## What is asked
1. On the Echo Dia page below, how long did training take, and on what hardware?
2. Resume the Echo Dia page below, picking up right after its last line of usage code.

## Text shown
## Begin

Echo Dia (V4)

Fine-tuned DiariZen-v2 (BUT-FIT/diarizen-wavlm-large-s80-md-v2) on a multi-domain meeting compound.

Training

Base model: BUT-FIT/diarizen-wavlm-large-s80-md-v2
Training data: 9.1 h compound (AMI 3.5h + AliMeeting 2.6h + NOTSOFAR 3.0h)
Strategy: WavLM layer 23 unfrozen, lr_wavlm=2.5e-6, lr_head=1e-4
Augmentation: SpecAugment (time + freq mask) + audio noise injection
Duration: 60 minutes on RTX A6000 (Phase 3 winner V4)
Best DER val (ES2011a, 18 min): 17.69%

Test set DER (collar=0, with overlap)

Dataset	DER strict	DER col=0.25	n_meetings
AMI test	17.34%	13.95%	2
AliMeeting test	14.14%	8.66%	5
NOTSOFAR test	13.49%	8.38%	5

Usage

import torch
from diarizen.pipelines.inference import DiariZenPipeline

# Load v2 base, then inject Echo Dia weights
pipe = DiariZenPipeline.from_pretrained("BUT-FIT/diarizen-wavlm-large-s80-md-v2")

## End

## Dataset excerpts
## Begin

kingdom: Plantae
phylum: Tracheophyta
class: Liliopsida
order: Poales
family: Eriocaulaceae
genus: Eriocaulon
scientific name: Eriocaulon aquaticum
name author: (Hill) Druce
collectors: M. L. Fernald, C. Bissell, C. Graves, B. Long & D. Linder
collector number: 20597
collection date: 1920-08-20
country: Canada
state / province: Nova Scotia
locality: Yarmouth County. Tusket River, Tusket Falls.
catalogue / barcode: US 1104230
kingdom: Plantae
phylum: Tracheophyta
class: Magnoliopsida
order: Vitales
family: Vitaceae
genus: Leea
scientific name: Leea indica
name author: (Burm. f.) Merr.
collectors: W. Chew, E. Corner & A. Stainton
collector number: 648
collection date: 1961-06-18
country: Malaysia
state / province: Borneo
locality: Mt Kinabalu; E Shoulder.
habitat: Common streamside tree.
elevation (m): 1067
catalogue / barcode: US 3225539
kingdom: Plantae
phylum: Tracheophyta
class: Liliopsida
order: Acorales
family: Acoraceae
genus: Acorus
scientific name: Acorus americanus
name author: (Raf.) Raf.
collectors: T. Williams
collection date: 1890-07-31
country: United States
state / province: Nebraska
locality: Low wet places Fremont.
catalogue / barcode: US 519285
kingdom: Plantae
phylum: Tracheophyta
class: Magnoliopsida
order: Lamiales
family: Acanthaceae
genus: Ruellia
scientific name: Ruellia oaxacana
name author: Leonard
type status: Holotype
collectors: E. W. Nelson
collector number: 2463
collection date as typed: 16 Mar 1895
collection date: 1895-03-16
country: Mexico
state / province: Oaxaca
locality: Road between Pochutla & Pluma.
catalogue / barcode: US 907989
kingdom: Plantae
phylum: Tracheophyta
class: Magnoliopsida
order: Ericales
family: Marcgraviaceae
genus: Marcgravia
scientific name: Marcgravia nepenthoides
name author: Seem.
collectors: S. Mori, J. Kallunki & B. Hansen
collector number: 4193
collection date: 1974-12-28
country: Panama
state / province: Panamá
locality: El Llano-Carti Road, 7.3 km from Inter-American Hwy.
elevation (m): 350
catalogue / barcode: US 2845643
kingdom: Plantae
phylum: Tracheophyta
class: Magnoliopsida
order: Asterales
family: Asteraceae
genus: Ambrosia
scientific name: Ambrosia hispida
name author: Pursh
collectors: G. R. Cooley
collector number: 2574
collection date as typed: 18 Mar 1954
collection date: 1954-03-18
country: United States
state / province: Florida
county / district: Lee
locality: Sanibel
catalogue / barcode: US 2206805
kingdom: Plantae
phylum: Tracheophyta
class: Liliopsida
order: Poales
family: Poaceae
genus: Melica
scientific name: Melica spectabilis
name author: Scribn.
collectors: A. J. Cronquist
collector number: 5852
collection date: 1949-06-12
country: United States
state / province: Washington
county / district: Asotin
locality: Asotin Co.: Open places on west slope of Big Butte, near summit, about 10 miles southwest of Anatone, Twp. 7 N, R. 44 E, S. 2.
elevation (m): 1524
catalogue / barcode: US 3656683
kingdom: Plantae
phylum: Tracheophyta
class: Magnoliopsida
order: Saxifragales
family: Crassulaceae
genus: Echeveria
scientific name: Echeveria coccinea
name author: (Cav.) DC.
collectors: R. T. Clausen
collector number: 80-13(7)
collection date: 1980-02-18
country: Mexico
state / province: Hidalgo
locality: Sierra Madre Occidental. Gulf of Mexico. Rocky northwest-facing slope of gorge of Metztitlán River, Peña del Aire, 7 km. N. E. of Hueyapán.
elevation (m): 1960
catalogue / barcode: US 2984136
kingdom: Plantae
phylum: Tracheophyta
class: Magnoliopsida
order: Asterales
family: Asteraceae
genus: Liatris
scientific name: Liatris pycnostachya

## End

## Answers
1. Training took 60 minutes on an RTX A6000.

2.
sd = torch.load("pytorch_model.bin", map_location="cuda:0", weights_only=False)
pipe._segmentation.model.load_state_dict(sd, strict=False)

# Run
result = pipe("audio.wav")
for seg, _, spk in result.itertracks(yield_label=True):
    print(f"{seg.start:.1f}-{seg.end:.1f}  {spk}")

License

CC BY-NC 4.0 (inherited from base model). Non-commercial use only.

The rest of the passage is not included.